Practice-led researchers are formulating a third species of research, one that stands in alignment with, but separate to, the established quantitative and qualitative research traditions. – p. 22

‘the research methods of the hard sciences are closer to those of research in the arts than the methods and models of the humanities’. – p. 40

The difference, perhaps, is that the mathematical problem also has an answer while an arts practice is not analytic in this way. – p. 63

(all from Practice as Research in the Arts by Robin Nelson 2013)

I would propose that the last quotation contradicts the previous two. In the third, Nelson writes that an arts practice is not analytical and cannot have an answer. Why can’t an arts practice be analytical in the same/similar way? PaR’ers are, after all, creating a third species of research, and the arts are closer to the hard sciences than the humanities.

This third species that Nelson writes about quoting Brad Haseman, if the arts are closer to the hard sciences, could then be an analytical artistic practice.

An Unfair Exchange

“I would suggest that this generates an unfair exchange in that scholars seem to think they can dip into the arts, but are very nervous when artists move into scholarship.”

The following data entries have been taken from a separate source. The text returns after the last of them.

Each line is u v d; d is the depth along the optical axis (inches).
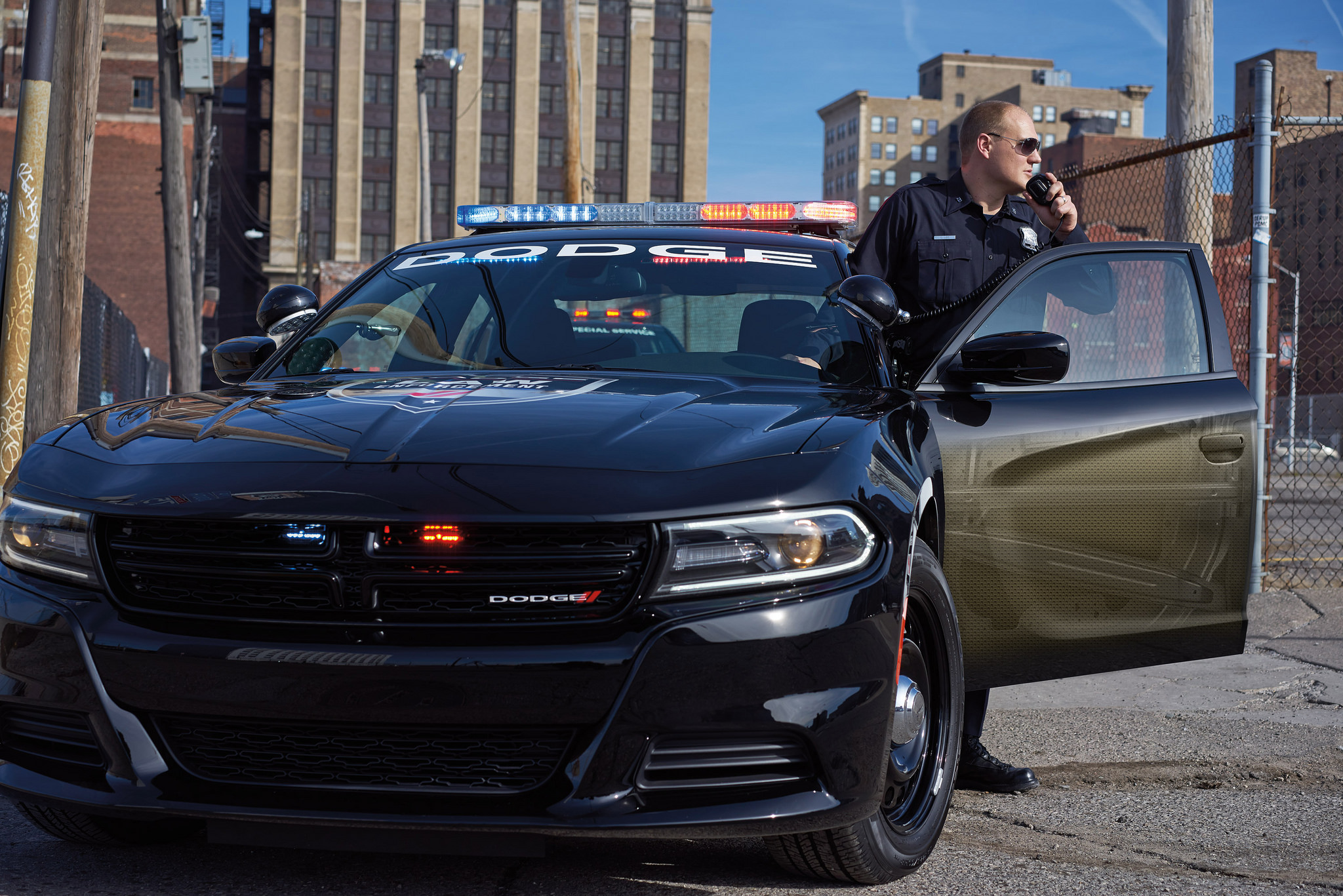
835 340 139.2
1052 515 140.9
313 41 2928.2
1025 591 139.8
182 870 112.7
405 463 98.6
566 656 91.5
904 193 165.6
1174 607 146.4
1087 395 146.1
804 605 96.1
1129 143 4655.5
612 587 93.9
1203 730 182.2
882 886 112.3
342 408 111.7
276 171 2903.5
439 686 91.6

– Shannon Rose Riley, page 121 in Practice as Research in the Arts by Nelson

The Practice of Discipline

“This new provision meant a lot to endangered arts departments, departing from the usually held opinion that they did not belong in the academy because they were applied disciplines…” Nelson, p. 119

 

Could the argument be made that the hard sciences are applied disciplines? And if so, why are they in the academy?